Start of Block
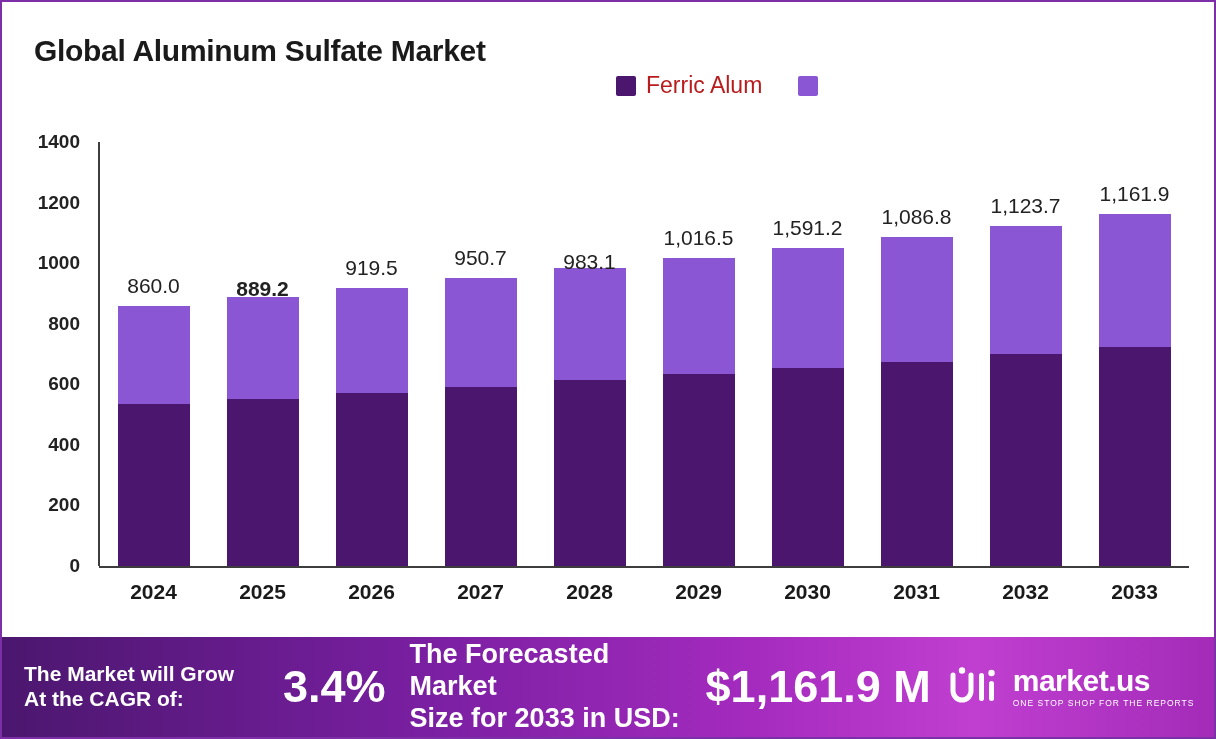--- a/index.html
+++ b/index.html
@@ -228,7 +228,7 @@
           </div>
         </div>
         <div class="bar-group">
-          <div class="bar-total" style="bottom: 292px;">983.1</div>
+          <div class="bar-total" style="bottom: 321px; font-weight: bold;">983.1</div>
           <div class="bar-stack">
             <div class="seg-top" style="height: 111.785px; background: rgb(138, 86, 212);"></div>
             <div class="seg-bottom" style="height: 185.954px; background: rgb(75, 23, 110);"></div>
End of Block
# About this exercise:
Leave out the images and repeat the rest of the data word for word.

# Problem solution:
--- a/index.html
+++ b/index.html
@@ -228,7 +228,7 @@
           </div>
         </div>
         <div class="bar-group">
-          <div class="bar-total" style="bottom: 292px;">983.1</div>
+          <div class="bar-total" style="bottom: 321px; font-weight: bold;">983.1</div>
           <div class="bar-stack">
             <div class="seg-top" style="height: 111.785px; background: rgb(138, 86, 212);"></div>
             <div class="seg-bottom" style="height: 185.954px; background: rgb(75, 23, 110);"></div>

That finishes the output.